SimCenter Forum

Research in Natural Hazards Engineering => Uncertainty Quantification (quoFEM) => Topic started by: atish on October 25, 2023, 04:55:13 AM

Title: Using quoFEM for GP based Surrogate Modelling and Sensitivity Analysis,
Post by: atish on October 25, 2023, 04:55:13 AM

Dear SimCenter Team,

I am a PhD student at the University of New South Wales, Australia. Currently, I am working on a global sensitivity analysis using a high-fidelity atmospheric model. I have considered 50 reaction rates (input parameter) as my input quantity of interest, whose effects I will be quantifying. Using 512 sets of perturbed reaction rates, I tried to run my model and perform sobol analysis. However, my sobol indices are not converging, as I think my sample size is small. Now I have decided to create a surrogate model using the Gaussian Process (GP) Regression method and then perform sobol analysis. I am new to machine learning.

My question:
1. Since my input parameter is 50 and I have 512 output data, can I use quoFEM to perform sensitivity analysis.
2. If not, then can I use quoFEM to create GP based surrogate model.

Title: Re: Using quoFEM for GP based Surrogate Modelling and Sensitivity Analysis,
Post by: Sang-ri on October 25, 2023, 08:45:04 PM

Hi,

Thanks for the post! I have some quick questions before going into details.

1. Can you let me know the dimensions of the model input (=number of the parameters whose contribution to the responses will be inspected) and output (=number of the responses from a simulation run) of interest? I am assuming that the output dimension is 50, but I just wanted to clarify. I believe the number of simulations you ran is 512.

2. Regarding the sensitivity analysis that did not converge, was it performed using quoFEM?

Thanks,
Sang-ri

Title: Re: Using quoFEM for GP based Surrogate Modelling and Sensitivity Analysis,
Post by: atish on October 30, 2023, 02:37:26 AM

Thanks, Sang-ri.

My apologies for the late reply. I have been feeling unwell for the past few days.

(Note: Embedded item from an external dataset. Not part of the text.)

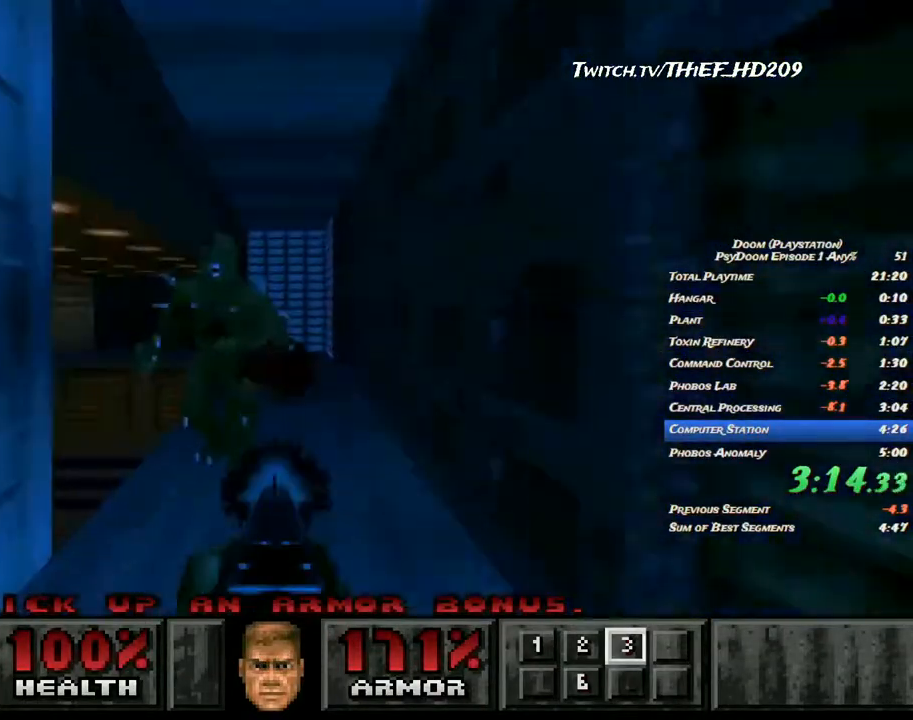
{"keys": ["d", "w"], "mouse": [], "events": [[200, "mouse_left", "up"], [217, "d", "down"]]}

1. The dimension of my model input is 50. I have chosen 50 chemical reaction rates whose contribution I would like to inspect. The atmospheric model that I am working on is the Globol Ionosphere Thermosphere Model (GITM), which outputs many parameters, but I will try to focus on baseline parameters such as neutral temperature, nitric oxide density, neutral density, and electron density. Let's say, for now, my output dimension is 4.

2. No, I have not used quoFEM before. Previously, I tried to use the SALib - Sensitivity Analysis Library in Python to perform Sobol Analysis. The result was not good.

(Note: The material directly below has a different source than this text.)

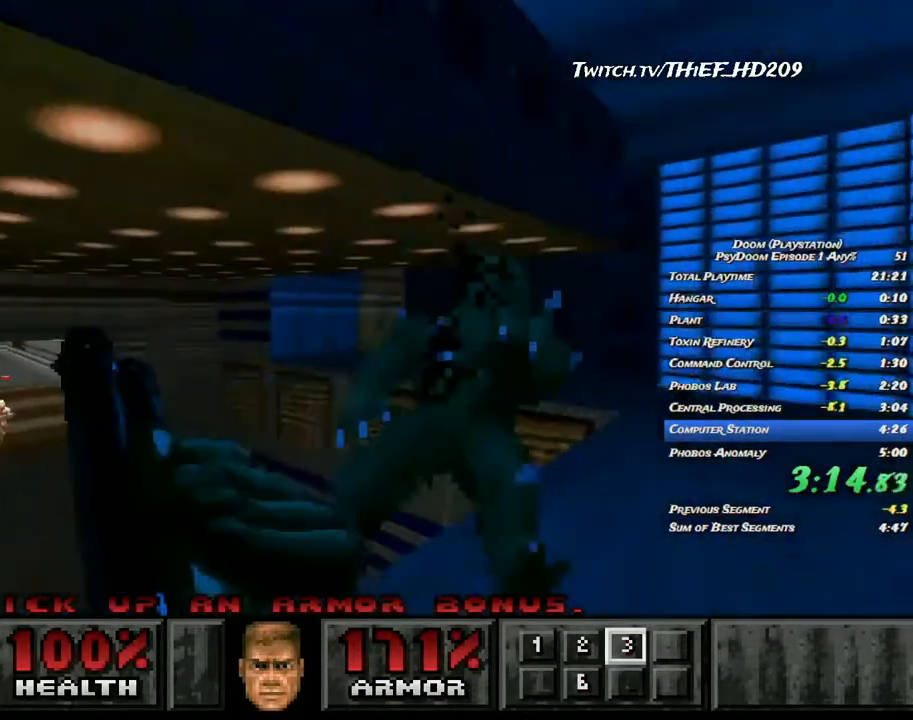
{"keys": ["d", "w"], "mouse": [], "events": []}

I have 512 simulation data which I obtained when I ran my model using 512 different sets of perturbed reaction rates. Each set of perturbed reaction rates contains 50 reaction rates. I generated these 512 sets of perturbed reaction rates using Monte Carlo simulation.

Regards,
Atish

Title: Re: Using quoFEM for GP based Surrogate Modelling and Sensitivity Analysis,
Post by: Sang-ri on October 30, 2023, 07:36:22 PM

Hi Atish,

Thanks much for clarifying! I hope you get fully recovered soon.

Dealing with high-dimensional input is typically more tricky than high-dimensional output, partially because of the algorithmic challenges (e.g. the number of parameters to be optimized increases), but more importantly, because this means it is likely that the sensitivity index values are very low. In an extreme case, imagine the case where 50 variables equally contribute to the response - the sensitivity of each variable can be less than 0.02, and getting the estimation accuracy of this level will require an enormous number of samples. With 512 samples, the estimation can be significantly perturbed by the sampling variability. However, on the other hand, if only a few variables actually dominate the response of your model, some algorithms can work. The best way to figure it out is to test it out :)

To run quoFEM analysis using existing Monte Carlo results, please follow the below:

In the UQ tab, select "Sensitivity Analysis"-"SimCenterUQ"-"Import Data Files". Set # samples to 512 and import the data files that are prepared following the instructions (https://nheri-simcenter.github.io/quoFEM-Documentation/common/user_manual/usage/desktop/SimCenterUQSensitivity.html#lblsimsensitivity).
In the FEM tab, select "none".
Then, if you click the RV tab, quoFEM should already have auto-populated 50 variables (nothing to change), and finally, in the QoI tab, you can set any name for the output variable and set the length to 4.

Some caveats:

Please note that the total sensitivity index coming from the algorithm in SimCenterUQ is likely not credible for such high-dimensional inputs (the challenge is in fitting a Gaussian mixture distribution in 50-dim space; see here (https://nheri-simcenter.github.io/quoFEM-Documentation/common/technical_manual/desktop/SimCenterUQTechnical.html) for the reference). So, only the main index should be useful.
If you want to get the reliable total index, you may want to run the algorithm in the Dakota engine, but this typically requires a much larger number of simulations and cannot be estimated using pre-simulated samples (need to import the model in FEM tab). But this algorithm is guaranteed to converge to the exact solution if the number of samples is very large
One more caveat is warranted for the case where the input variables are correlated. If this is the case, please note that the contribution can be "double counted" for the correlated variables, and be careful with the interpretations of Sobol indices.

For the surrogate model, I assume GP in quoFEM would not work - With 512 samples for 50 input dimensions, it will very likely result in overfitting.

Please let me know if something is unclear or have difficulty running the analysis.

Best,
Sang-ri

Title: Re: Using quoFEM for GP based Surrogate Modelling and Sensitivity Analysis,
Post by: atish on October 31, 2023, 12:05:12 AM

Many thanks, Sang-ri.

1. I will try to perform the sensitivity analysis on quoFEM as per your instructions. Fingers crossed. Let's see how the sensitivity index values are.
2. For the GP-based surrogate model, could you please suggest which tools will be easier for my case, provided I have no machine learning experience? I am comfortable with Python and MATLAB.

Title: Re: Using quoFEM for GP based Surrogate Modelling and Sensitivity Analysis,
Post by: Sang-ri on October 31, 2023, 11:31:04 PM

Hi Atish,

For the second question, I believe the overfitting is a general limitation of GP for high-dimensional inputs (rather than a limitation in specific toolboxes/packages), and its effect is highly problem-specific.

You could always try running quoFEM, because once the data files are prepared to run the sensitivity analysis, the same files can be easily used for surrogate model training. The cross-validation results are provided as an output to help you understand how well the surrogate model is trained.

quoFEM provides easy access to UQ beginners as we put some recommended setups by default, but if you would like to have more control of the surrogate training algorithm by directly working on python/matlab toolboxes, "GPy" is the Python package that quoFEM utilizes for GP training. Additionally, "UQpy" (python) and "UQlab" (matlab) are some of the well-established and maintained UQ packages that have surrogate training modules.

Best,
Sang-ri